Bokeh not displayed on jupyterlab PySpark kernel

Hi,

I try to use bokeh to work in jupyterLab, pyspark kernel but noting is displayed.

I deployed an AWS EMR with jupyterHub prepackaged by AWS.
I manually installed jupyterLab on it (JupyterLab on JupyterHub). and gew other llibraries

sudo python3 -m pip install ipython
sudo python3 -m pip install jupyterlab jupyterlab-git
sudo python3 -m pip install matplotlib==3.4.3
sudo python3 -m pip install seaborn

I manually installed Hail v0.2.80, that come with bokeh 1.4.0 as a requirement

few other environment versions for info:

  • EMR: emr-6.4.0
  • EC2: Amazon Linux 2 AMI
  • Java: java -version 1.8.0
  • Python: python --version 3.7.10
  • Ganglia: 3.7.2
  • Hadoop: hadoop version 3.2.1
  • JupyterHub: 1.4.1
  • Livy: ?
  • Spark UI: 3.1.2
  • Spark: spark-shell 3.1.2
  • Scala: spark-shell 2.12.10

In jupyterLab, I open a new PySpark kernel.
I am able to initiate spark and load hail
I can load some data
I can display HTML styled spark dataframes using

%%pretty
data.to_spark().show()

I can display matplotlib plot using

import matplotlib.pyplot as plt
# Extract data
p_df = data.to_pandas()
# Compute histogram
plt.hist(p_df['info.AN'], bins=10, range=(4500, 5500))
# Use sparkmagic
%matplot plt

So it seams that diaplying HTML in pyspark is doable.

But I am not able to plot using bokeh

from bokeh.plotting import figure, show, output_notebook
output_notebook()
# prepare some data
x = [1, 2, 3, 4, 5]
y = [6, 7, 2, 4, 5]
# create a new plot with a title and axis labels
p = figure(title="Simple line example", x_axis_label="x", y_axis_label="y")
# add a line renderer with legend and line thickness
p.line(x, y, legend_label="Temp.", line_width=2)
# show the results
show(p)

The code above do not display anything (no loading bokeh…, no error)

I try to install jupyter-bokeh but that upgrade bokeh to v2.4.2 (that is incompatible with Hail) and do not solve the ploting issue…

Please help

Hi @mhebrard There has never been any official work by the Bokeh project team to support PySpark, and I’m not aware that anyone on the core team uses PySpark at all.
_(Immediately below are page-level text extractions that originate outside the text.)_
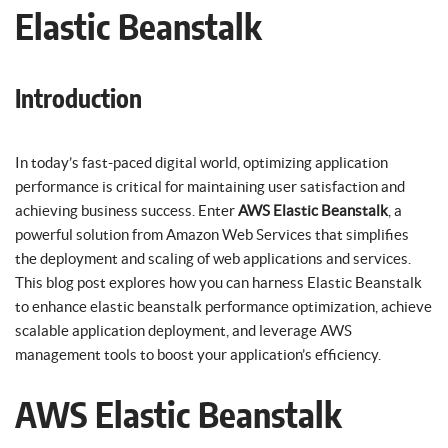
Elastic Beanstalk
Introduction
In today’s fast-paced digital world, optimizing application
performance is critical for maintaining user satisfaction and
achieving business success. Enter
AWS Elastic Beanstalk
, a
powerful solution from Amazon Web Services that simplifies
the deployment and scaling of web applications and services.
This blog post explores how you can harness Elastic Beanstalk
to enhance elastic beanstalk performance optimization, achieve
scalable application deployment, and leverage AWS
management tools to boost your application’s efficiency.
AWS Elastic Beanstalk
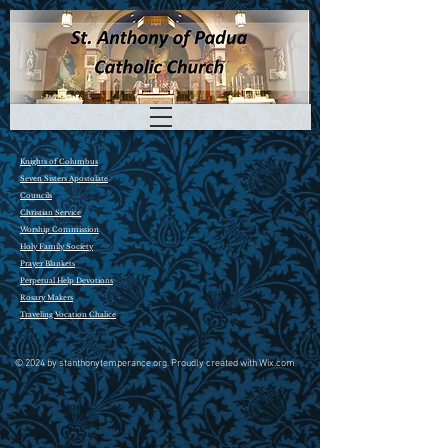
Knights of Columbus
Seven Sisters Apostolate
Councils
Christian Service
Worship Commission
Holy Family Society
P
rayer Blankets
P
erpetual Help Devotions
R
osary Makers
Traveling Vocation Chalice
© 2024 by stanthonytemperance.org. Proudly created with Wix.com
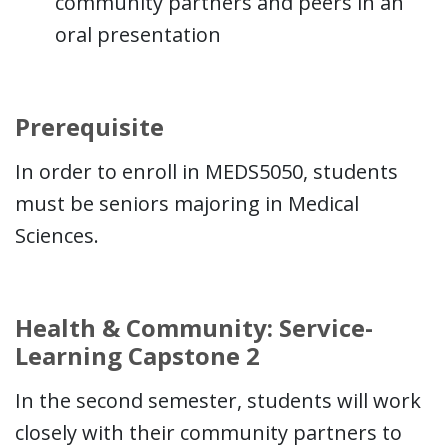
community partners and peers in an
oral presentation
Prerequisite
In order to enroll in MEDS5050, students
must be seniors majoring in Medical
Sciences.
Health & Community: Service-
Learning Capstone 2
In the second semester, students will work
closely with their community partners to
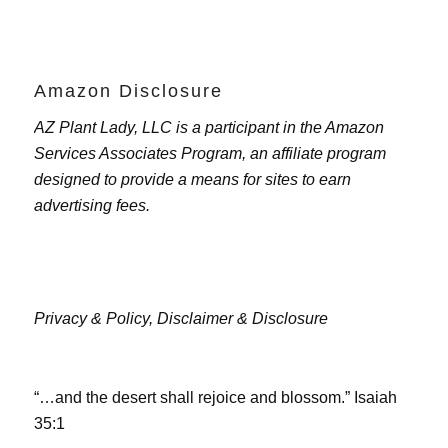
Amazon Disclosure
AZ Plant Lady, LLC is a participant in the Amazon
Services Associates Program, an affiliate program
designed to provide a means for sites to earn
advertising fees.
Privacy & Policy,
Disclaimer & Disclosure
“…and the desert shall rejoice and blossom.” Isaiah
35:1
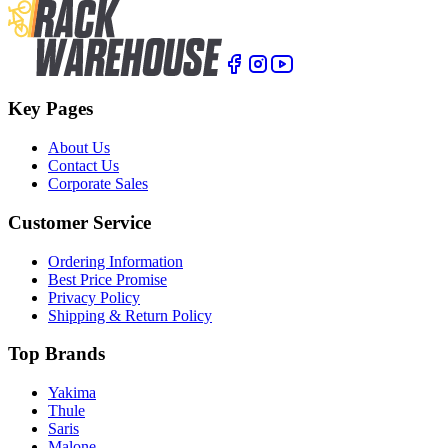
Key Pages
About Us
Contact Us
Corporate Sales
Customer Service
Ordering Information
Best Price Promise
Privacy Policy
Shipping & Return Policy
Top Brands
Yakima
Thule
Saris
Malone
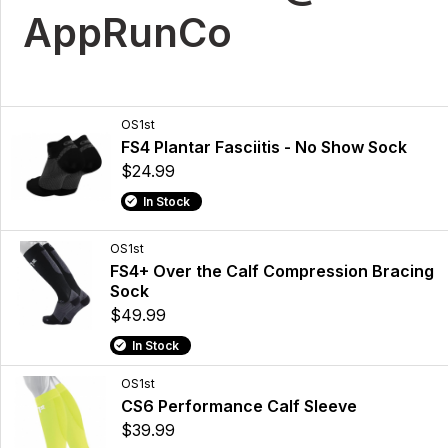
AppRunCo
OS1st
FS4 Plantar Fasciitis - No Show Sock
$24.99
In Stock
OS1st
FS4+ Over the Calf Compression Bracing
Sock
$49.99
In Stock
OS1st
CS6 Performance Calf Sleeve
$39.99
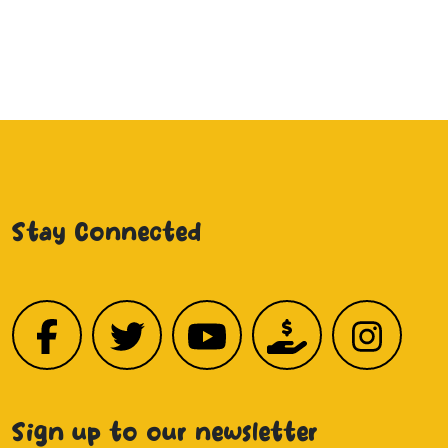
Stay Connected
Sign up to our newsletter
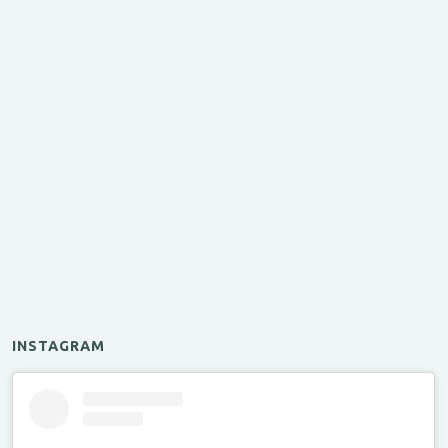
INSTAGRAM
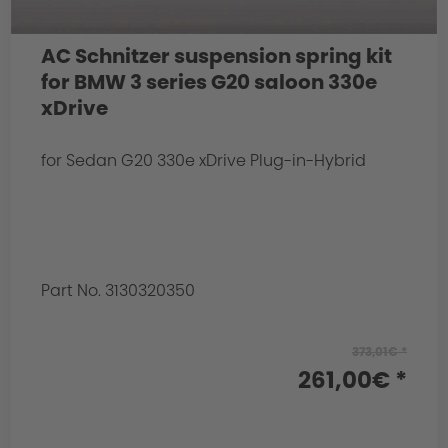
AC Schnitzer suspension spring kit
for BMW 3 series G20 saloon 330e
xDrive
for Sedan G20 330e xDrive Plug-in-Hybrid
Part No. 3130320350
373,01€ *
261,00€ *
I am afraid I can’t offer much guidance beyond:

  • the standard jupyter_bokeh extension probably needs to be installed
  • do also check the browser JavaScript console for any relevant error messages
  • reach out to the PySpark project (Hail?) on their support forums or trakcers, since they are the folks with any actual expertise of using Bokeh with PySpark

Also, FYI

So it seams that displying HTML in pyspark is doable.

Basic MPL plotting merely displays static image files, and does not do any HTML (JavaScript) plotting. This is considerably simple and does not require any jupyter extensions, etc in order to execute JS code.

Hi @Bryan . Thanks for the answer.

I get that apparently no one is trying to plot using PySpark. It is a bit frusrating because that is the only way to rely on your cluster and that benefits a lot when working on big distributed data without the need to perform the aggregation, save a file, and switch kernel in the middle of the process.

Strangely Bokeh is working fine in zeppelin. But the format of zeppelin notebook is less convenient that jupyter so I wish to switch back. I am especially after the github support to display jupyter notebook that ease reviews.

See below zeppelin snippet

%pyspark
# Imports
from bokeh.io import show, output_notebook
from bokeh.resources import Resources
import bkzep
output_notebook(notebook_type='zeppelin', resources=Resources(mode='inline'))
# Plot
...

Now I tried to install jupyter_bokeh extention, but that upgraded the version of bokeh automatically. Is there a way to fix the bokeh version while installing the extention ?

@mhebrard I don’t actually know, it’s possible @Philipp_Rudiger or @mateusz can chime in with more information. It’s entirely possible that that Bokeh 1.4 may not be compatible with recent Jupyter-lab. The authors of the tool you are using should really update their codebase, since they are about to be two entire major releases out of date.

As an aside, you could consider using Dask as an alernative to PySpark. It has a much more Pythonic / Pandas-like API, and also has a very sophisticated built-in cluster performance monitoring and analysis dashboard that is actively maintained.